**Source data**
----
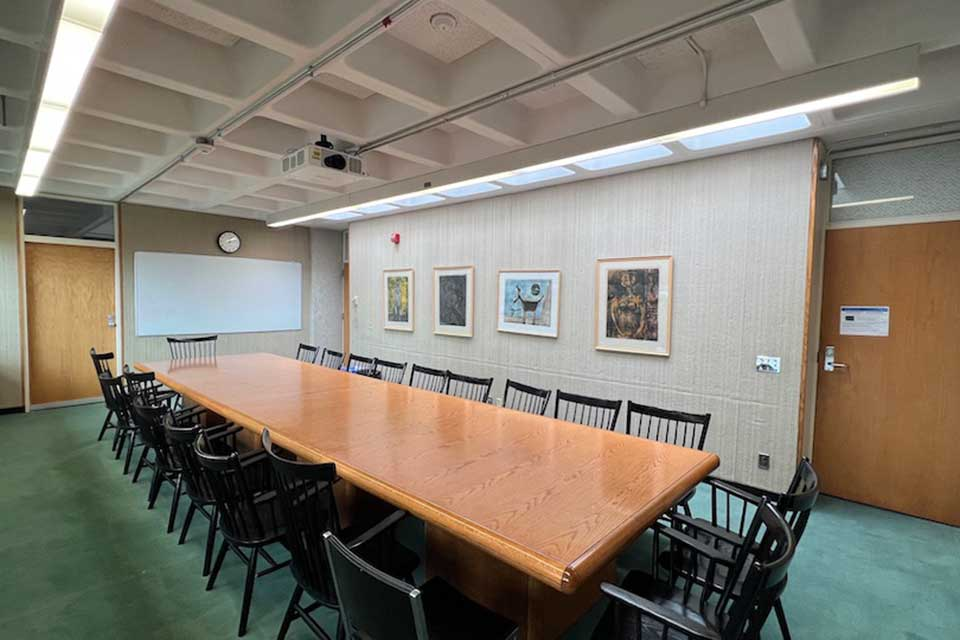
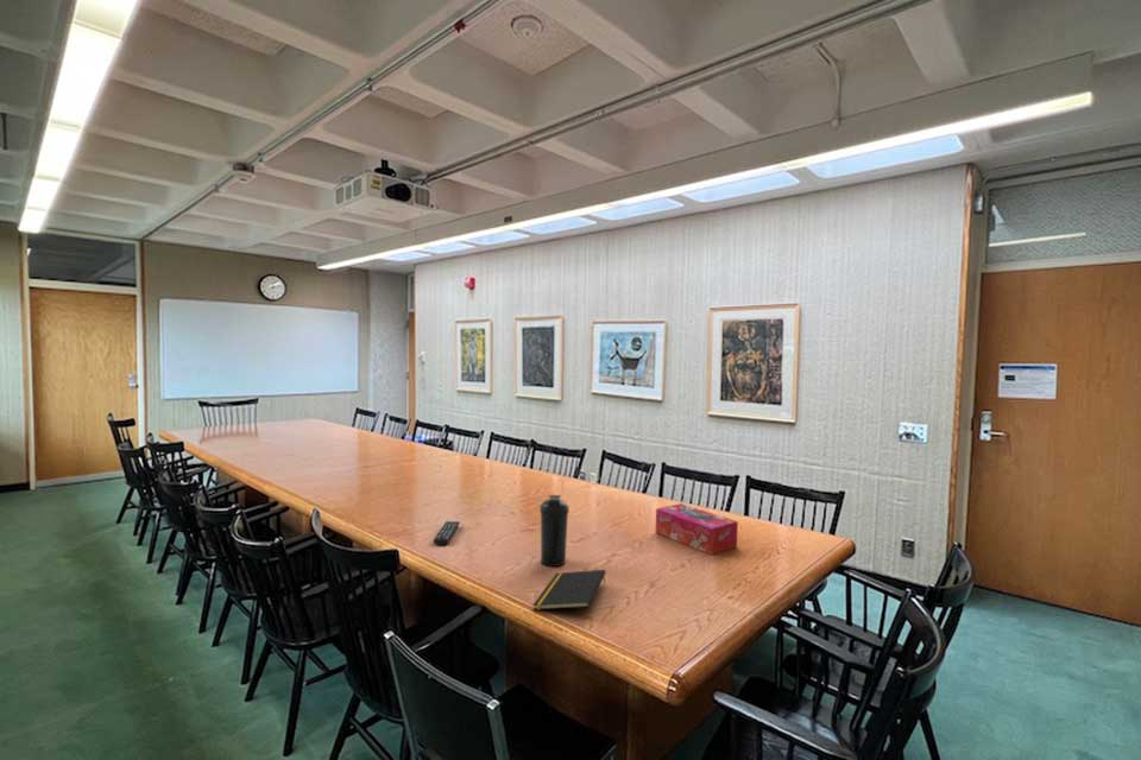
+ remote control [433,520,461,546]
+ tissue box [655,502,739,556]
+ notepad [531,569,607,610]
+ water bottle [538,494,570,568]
----
**Task to complete**
Set down the data above exactly as written. Omit the pictures.

**Answer**
+ remote control [433,520,461,546]
+ tissue box [655,502,739,556]
+ notepad [531,569,607,610]
+ water bottle [538,494,570,568]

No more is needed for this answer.